_Page excerpt_:
• • • • • • •
Those years of loss are revisited in her debut non-fiction book How To Lose Everything, published September 2020 by Douglas & McIntyre. But Christa’s most recent recording Safe Harbour tells a different story. Safe Harbour’s six songs were written during a thankfully tragedy-free, joyful time in Christa’s life that saw her leave Vancouver, her home of 17 years, and relocate to Toronto to start anew. During this time, Christa took a step back from recording and performing music to write her memoir, take on a daytime radio host job, and welcome a third child.
Her fourth album Long Time Leaving was nominated for Best Folk Album at the 2016 Indigenous Music Awards, and before that, 2012’s The Living Record made Best-of-the-Year lists at CBC Music, Radio Regent and the Georgia Straight, which also chose the album to represent 2012 in their 50 Albums That Shaped Vancouver.
Christa’s sophomore album TheWedding Singer and The Undertaker won a Canadian Aboriginal Music Award, made the Top 10 on CBC Radio 3, and landed a #1 song on the National Aboriginal Music Countdown.
Her short, animated film How to Lose Everything: A Field Guide, based on an excerpt from her book and co-directed with bekky O’Neil won Best Animated Short at the American Indian Film Festival in San Francisco and the Imagine This Women’s International Film Festival in Brooklyn. The film will be the first in a series of five animated shorts for CBC Arts.
She was the midday host on Toronto’s 106.5 ELMNT FM for three years and has been heard as a frequent contributor to CBC Radio on Now or Never and The Next Chapter.As an arts administrator and advocate (and lover of tidy paperwork) she was the project manager of the Indigenous music platform RPM.fm and the general manager of Native Women in the Arts.
Prairie-raised, Christa spent 17 years in Vancouver and now calls Toronto home.
• • • • • • •
_Records for this exercise_:
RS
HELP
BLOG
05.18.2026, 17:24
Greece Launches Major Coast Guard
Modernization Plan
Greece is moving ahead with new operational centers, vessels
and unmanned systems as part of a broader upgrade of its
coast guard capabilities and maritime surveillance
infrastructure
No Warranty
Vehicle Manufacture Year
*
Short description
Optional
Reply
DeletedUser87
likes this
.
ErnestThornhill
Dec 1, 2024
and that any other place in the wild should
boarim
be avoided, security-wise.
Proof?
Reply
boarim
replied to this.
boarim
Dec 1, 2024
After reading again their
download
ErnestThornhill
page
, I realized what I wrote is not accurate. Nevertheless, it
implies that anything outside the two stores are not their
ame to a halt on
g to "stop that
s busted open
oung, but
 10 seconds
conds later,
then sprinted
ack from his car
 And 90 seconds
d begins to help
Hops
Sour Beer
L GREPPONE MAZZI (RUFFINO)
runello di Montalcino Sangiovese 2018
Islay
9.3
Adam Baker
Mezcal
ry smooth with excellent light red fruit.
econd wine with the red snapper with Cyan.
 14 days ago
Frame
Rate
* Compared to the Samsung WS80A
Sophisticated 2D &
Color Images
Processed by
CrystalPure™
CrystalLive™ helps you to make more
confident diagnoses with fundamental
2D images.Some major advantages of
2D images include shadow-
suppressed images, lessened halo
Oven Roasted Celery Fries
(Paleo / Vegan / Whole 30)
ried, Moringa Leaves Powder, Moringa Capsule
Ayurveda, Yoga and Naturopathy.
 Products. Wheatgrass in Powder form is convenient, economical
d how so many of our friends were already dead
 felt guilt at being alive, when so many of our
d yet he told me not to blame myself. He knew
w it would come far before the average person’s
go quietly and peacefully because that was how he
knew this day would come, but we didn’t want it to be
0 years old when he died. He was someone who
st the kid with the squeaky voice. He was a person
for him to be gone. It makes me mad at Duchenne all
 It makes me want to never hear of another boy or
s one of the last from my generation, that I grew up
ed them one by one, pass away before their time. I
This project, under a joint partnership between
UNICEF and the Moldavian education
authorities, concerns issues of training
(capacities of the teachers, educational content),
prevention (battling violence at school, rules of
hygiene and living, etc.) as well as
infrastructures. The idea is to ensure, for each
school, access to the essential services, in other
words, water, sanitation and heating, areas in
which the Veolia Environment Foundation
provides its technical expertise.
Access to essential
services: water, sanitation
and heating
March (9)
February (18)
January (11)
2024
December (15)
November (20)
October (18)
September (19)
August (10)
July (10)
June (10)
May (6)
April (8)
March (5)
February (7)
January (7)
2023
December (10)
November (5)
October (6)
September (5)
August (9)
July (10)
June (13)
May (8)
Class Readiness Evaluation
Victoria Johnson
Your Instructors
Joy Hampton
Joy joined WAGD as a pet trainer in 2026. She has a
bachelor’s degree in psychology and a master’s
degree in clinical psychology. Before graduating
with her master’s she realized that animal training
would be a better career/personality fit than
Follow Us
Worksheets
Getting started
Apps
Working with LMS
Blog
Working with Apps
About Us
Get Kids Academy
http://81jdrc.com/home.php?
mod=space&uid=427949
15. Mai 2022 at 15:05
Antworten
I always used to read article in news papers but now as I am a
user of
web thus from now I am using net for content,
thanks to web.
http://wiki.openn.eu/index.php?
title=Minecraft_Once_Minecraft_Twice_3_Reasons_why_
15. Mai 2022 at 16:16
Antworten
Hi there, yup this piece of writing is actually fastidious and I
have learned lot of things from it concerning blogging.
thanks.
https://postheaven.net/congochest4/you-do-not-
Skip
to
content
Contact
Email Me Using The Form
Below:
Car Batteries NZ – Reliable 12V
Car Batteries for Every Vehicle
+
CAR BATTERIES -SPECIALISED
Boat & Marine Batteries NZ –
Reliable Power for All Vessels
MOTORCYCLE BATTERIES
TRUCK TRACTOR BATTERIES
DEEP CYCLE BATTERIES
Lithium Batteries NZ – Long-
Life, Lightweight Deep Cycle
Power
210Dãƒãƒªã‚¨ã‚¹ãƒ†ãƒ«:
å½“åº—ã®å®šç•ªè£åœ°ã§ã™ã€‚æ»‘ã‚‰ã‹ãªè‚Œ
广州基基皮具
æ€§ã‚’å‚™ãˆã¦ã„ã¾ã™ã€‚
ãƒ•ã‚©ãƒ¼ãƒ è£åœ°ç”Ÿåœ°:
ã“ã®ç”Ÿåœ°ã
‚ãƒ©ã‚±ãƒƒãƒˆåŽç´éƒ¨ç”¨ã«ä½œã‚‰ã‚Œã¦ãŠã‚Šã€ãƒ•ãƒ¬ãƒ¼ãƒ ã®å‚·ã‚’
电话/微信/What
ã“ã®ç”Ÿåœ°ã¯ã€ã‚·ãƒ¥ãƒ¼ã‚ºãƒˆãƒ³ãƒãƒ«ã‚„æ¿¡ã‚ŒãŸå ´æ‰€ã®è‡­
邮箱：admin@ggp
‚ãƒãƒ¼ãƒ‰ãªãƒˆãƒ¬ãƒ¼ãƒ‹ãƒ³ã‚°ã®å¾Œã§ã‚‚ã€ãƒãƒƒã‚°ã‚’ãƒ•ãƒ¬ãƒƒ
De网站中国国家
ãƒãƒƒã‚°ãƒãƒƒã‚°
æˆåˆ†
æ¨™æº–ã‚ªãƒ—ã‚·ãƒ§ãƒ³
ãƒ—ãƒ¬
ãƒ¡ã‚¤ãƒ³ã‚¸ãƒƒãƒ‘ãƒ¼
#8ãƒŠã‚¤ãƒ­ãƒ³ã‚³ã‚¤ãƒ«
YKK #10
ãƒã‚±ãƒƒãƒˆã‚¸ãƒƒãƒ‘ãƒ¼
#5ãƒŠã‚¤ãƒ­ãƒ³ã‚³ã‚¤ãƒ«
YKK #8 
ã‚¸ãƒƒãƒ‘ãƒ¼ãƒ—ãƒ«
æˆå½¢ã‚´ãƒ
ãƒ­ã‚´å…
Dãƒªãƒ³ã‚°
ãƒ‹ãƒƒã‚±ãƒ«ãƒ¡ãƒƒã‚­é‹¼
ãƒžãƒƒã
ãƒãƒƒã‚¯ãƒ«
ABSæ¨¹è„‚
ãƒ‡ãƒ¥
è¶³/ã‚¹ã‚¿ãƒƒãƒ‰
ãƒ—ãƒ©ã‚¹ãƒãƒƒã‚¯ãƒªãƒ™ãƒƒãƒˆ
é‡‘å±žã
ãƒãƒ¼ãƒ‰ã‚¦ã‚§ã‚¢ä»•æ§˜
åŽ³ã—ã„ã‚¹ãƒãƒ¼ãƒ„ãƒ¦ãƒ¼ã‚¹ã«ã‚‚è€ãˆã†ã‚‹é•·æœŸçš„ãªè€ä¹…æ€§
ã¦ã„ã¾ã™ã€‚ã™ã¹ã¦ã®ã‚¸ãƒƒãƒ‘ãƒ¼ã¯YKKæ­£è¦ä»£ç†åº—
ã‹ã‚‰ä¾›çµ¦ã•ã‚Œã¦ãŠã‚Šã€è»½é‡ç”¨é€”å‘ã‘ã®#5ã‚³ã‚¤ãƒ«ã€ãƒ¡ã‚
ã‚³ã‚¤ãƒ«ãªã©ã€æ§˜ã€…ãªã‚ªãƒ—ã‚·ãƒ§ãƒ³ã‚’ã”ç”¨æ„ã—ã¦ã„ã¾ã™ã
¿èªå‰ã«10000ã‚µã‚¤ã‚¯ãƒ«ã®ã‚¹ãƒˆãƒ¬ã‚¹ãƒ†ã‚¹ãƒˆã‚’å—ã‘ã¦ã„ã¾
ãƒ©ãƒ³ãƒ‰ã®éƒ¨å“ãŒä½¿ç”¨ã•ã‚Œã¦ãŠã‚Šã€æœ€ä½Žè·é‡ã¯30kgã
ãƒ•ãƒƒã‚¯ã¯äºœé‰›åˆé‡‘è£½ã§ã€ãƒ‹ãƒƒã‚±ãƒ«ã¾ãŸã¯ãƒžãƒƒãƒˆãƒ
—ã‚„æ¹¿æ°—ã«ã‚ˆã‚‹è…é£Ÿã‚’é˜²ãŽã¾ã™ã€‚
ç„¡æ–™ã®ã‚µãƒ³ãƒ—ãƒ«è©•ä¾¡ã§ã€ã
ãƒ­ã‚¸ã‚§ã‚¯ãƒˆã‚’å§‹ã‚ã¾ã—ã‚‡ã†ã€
• • • • • • •
_What you need to do_:
a – According to the biography excerpt, how many years was Christa the midday host on Toronto's 106.5 ELMNT FM?
b – Copy out the rows from their first line through the line containing "w it would come", both included.

_List of solutions_:
a – Three years.

b –
RS
HELP
BLOG
05.18.2026, 17:24
Greece Launches Major Coast Guard
Modernization Plan
Greece is moving ahead with new operational centers, vessels
and unmanned systems as part of a broader upgrade of its
coast guard capabilities and maritime surveillance
infrastructure
No Warranty
Vehicle Manufacture Year
*
Short description
Optional
Reply
DeletedUser87
likes this
.
ErnestThornhill
Dec 1, 2024
and that any other place in the wild should
boarim
be avoided, security-wise.
Proof?
Reply
boarim
replied to this.
boarim
Dec 1, 2024
After reading again their
download
ErnestThornhill
page
, I realized what I wrote is not accurate. Nevertheless, it
implies that anything outside the two stores are not their
ame to a halt on
g to "stop that
s busted open
oung, but
 10 seconds
conds later,
then sprinted
ack from his car
 And 90 seconds
d begins to help
Hops
Sour Beer
L GREPPONE MAZZI (RUFFINO)
runello di Montalcino Sangiovese 2018
Islay
9.3
Adam Baker
Mezcal
ry smooth with excellent light red fruit.
econd wine with the red snapper with Cyan.
 14 days ago
Frame
Rate
* Compared to the Samsung WS80A
Sophisticated 2D &
Color Images
Processed by
CrystalPure™
CrystalLive™ helps you to make more
confident diagnoses with fundamental
2D images.Some major advantages of
2D images include shadow-
suppressed images, lessened halo
Oven Roasted Celery Fries
(Paleo / Vegan / Whole 30)
ried, Moringa Leaves Powder, Moringa Capsule
Ayurveda, Yoga and Naturopathy.
 Products. Wheatgrass in Powder form is convenient, economical
d how so many of our friends were already dead
 felt guilt at being alive, when so many of our
d yet he told me not to blame myself. He knew
w it would come far before the average person’s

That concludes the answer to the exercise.